Stored data entries
= = = = =

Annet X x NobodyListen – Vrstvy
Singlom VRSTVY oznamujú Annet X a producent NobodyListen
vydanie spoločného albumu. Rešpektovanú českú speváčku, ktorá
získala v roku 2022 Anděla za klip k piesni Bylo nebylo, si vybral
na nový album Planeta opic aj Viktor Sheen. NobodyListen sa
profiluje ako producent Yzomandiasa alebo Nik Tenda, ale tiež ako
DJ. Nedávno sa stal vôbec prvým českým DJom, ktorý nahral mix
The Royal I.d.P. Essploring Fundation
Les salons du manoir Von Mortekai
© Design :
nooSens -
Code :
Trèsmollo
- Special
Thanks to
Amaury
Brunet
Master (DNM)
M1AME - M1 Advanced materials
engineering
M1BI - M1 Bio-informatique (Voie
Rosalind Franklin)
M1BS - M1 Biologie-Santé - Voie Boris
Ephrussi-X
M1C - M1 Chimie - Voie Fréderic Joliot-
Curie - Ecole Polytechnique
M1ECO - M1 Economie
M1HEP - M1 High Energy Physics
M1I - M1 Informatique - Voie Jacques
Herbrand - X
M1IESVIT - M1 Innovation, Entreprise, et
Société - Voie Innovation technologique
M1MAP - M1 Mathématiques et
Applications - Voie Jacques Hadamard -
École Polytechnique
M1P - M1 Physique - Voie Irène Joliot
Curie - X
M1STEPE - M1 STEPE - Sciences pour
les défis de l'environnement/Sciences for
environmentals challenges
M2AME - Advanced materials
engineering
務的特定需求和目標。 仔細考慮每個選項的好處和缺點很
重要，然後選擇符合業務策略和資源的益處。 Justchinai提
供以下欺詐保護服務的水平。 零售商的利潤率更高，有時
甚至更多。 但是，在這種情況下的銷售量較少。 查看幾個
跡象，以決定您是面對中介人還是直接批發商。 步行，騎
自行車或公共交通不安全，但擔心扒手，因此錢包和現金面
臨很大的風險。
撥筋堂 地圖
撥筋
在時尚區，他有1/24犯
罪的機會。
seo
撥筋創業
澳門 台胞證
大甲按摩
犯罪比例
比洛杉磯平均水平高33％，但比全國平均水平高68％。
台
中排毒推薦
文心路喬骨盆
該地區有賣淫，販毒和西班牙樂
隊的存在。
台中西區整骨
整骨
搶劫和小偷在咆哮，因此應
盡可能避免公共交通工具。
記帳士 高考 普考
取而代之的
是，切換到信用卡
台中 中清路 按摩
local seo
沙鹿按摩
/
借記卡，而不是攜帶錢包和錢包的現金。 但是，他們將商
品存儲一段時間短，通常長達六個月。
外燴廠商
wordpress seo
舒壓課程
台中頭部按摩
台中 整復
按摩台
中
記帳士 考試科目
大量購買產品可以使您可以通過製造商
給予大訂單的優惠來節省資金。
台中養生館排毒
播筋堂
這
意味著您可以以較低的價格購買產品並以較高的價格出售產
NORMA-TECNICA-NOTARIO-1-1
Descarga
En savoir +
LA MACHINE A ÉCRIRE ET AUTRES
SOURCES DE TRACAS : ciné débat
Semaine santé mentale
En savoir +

= = = = =

Retype every record exactly, omitting nothing.

Annet X x NobodyListen – Vrstvy
Singlom VRSTVY oznamujú Annet X a producent NobodyListen
vydanie spoločného albumu. Rešpektovanú českú speváčku, ktorá
získala v roku 2022 Anděla za klip k piesni Bylo nebylo, si vybral
na nový album Planeta opic aj Viktor Sheen. NobodyListen sa
profiluje ako producent Yzomandiasa alebo Nik Tenda, ale tiež ako
DJ. Nedávno sa stal vôbec prvým českým DJom, ktorý nahral mix
The Royal I.d.P. Essploring Fundation
Les salons du manoir Von Mortekai
© Design :
nooSens -
Code :
Trèsmollo
- Special
Thanks to
Amaury
Brunet
Master (DNM)
M1AME - M1 Advanced materials
engineering
M1BI - M1 Bio-informatique (Voie
Rosalind Franklin)
M1BS - M1 Biologie-Santé - Voie Boris
Ephrussi-X
M1C - M1 Chimie - Voie Fréderic Joliot-
Curie - Ecole Polytechnique
M1ECO - M1 Economie
M1HEP - M1 High Energy Physics
M1I - M1 Informatique - Voie Jacques
Herbrand - X
M1IESVIT - M1 Innovation, Entreprise, et
Société - Voie Innovation technologique
M1MAP - M1 Mathématiques et
Applications - Voie Jacques Hadamard -
École Polytechnique
M1P - M1 Physique - Voie Irène Joliot
Curie - X
M1STEPE - M1 STEPE - Sciences pour
les défis de l'environnement/Sciences for
environmentals challenges
M2AME - Advanced materials
engineering
務的特定需求和目標。 仔細考慮每個選項的好處和缺點很
重要，然後選擇符合業務策略和資源的益處。 Justchinai提
供以下欺詐保護服務的水平。 零售商的利潤率更高，有時
甚至更多。 但是，在這種情況下的銷售量較少。 查看幾個
跡象，以決定您是面對中介人還是直接批發商。 步行，騎
自行車或公共交通不安全，但擔心扒手，因此錢包和現金面
臨很大的風險。
撥筋堂 地圖
撥筋
在時尚區，他有1/24犯
罪的機會。
seo
撥筋創業
澳門 台胞證
大甲按摩
犯罪比例
比洛杉磯平均水平高33％，但比全國平均水平高68％。
台
中排毒推薦
文心路喬骨盆
該地區有賣淫，販毒和西班牙樂
隊的存在。
台中西區整骨
整骨
搶劫和小偷在咆哮，因此應
盡可能避免公共交通工具。
記帳士 高考 普考
取而代之的
是，切換到信用卡
台中 中清路 按摩
local seo
沙鹿按摩
/
借記卡，而不是攜帶錢包和錢包的現金。 但是，他們將商
品存儲一段時間短，通常長達六個月。
外燴廠商
wordpress seo
舒壓課程
台中頭部按摩
台中 整復
按摩台
中
記帳士 考試科目
大量購買產品可以使您可以通過製造商
給予大訂單的優惠來節省資金。
台中養生館排毒
播筋堂
這
意味著您可以以較低的價格購買產品並以較高的價格出售產
NORMA-TECNICA-NOTARIO-1-1
Descarga
En savoir +
LA MACHINE A ÉCRIRE ET AUTRES
SOURCES DE TRACAS : ciné débat
Semaine santé mentale
En savoir +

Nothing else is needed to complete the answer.